§ TRY IT
Recast the lines of all the items as a Markdown table with the columns Row and Line, skipping blank lines and leaving out the pictures.

--- SUPPLIED MATERIAL ---

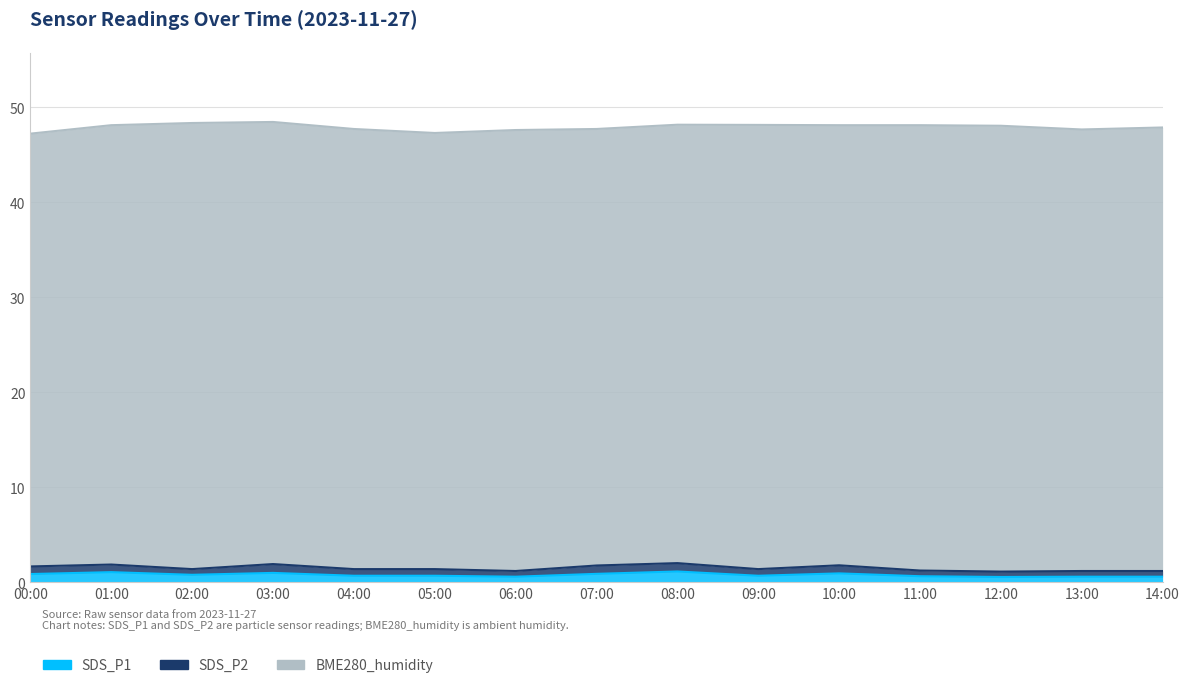

What is the spread (max minus min) of values at 07:00?

45.0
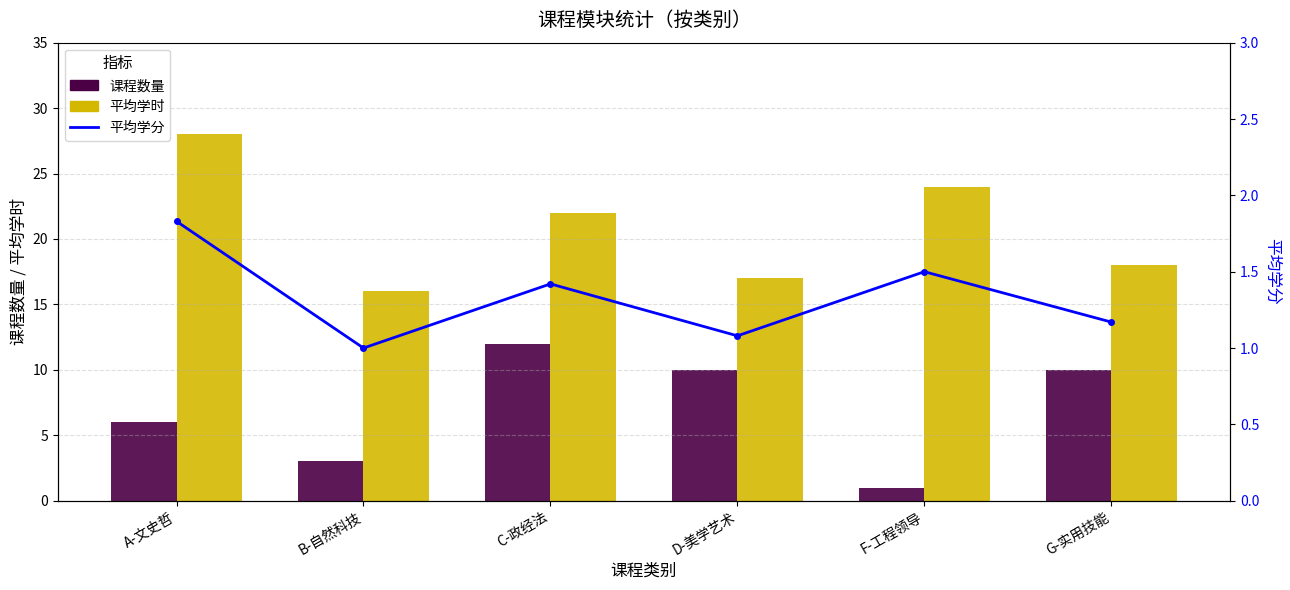

Reading right to left, transcribe all the data shown in this chart.

课程数量: G-实用技能=10.0	F-工程领导=1.0	D-美学艺术=10.0	C-政经法=12.0	B-自然科技=3.0	A-文史哲=6.0
平均学时: G-实用技能=18.0	F-工程领导=24.0	D-美学艺术=17.0	C-政经法=22.0	B-自然科技=16.0	A-文史哲=28.0
平均学分: G-实用技能=1.2	F-工程领导=1.5	D-美学艺术=1.1	C-政经法=1.4	B-自然科技=1.0	A-文史哲=1.8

---

§ FINAL ANSWER
| Row | Line |
|---|---|
| 1 | What is the spread (max minus min) of values at 07:00? |
| 2 | 45.0 |
| 3 | Reading right to left, transcribe all the data shown in this chart. |
| 4 | 课程数量: G-实用技能=10.0	F-工程领导=1.0	D-美学艺术=10.0	C-政经法=12.0	B-自然科技=3.0	A-文史哲=6.0 |
| 5 | 平均学时: G-实用技能=18.0	F-工程领导=24.0	D-美学艺术=17.0	C-政经法=22.0	B-自然科技=16.0	A-文史哲=28.0 |
| 6 | 平均学分: G-实用技能=1.2	F-工程领导=1.5	D-美学艺术=1.1	C-政经法=1.4	B-自然科技=1.0	A-文史哲=1.8 |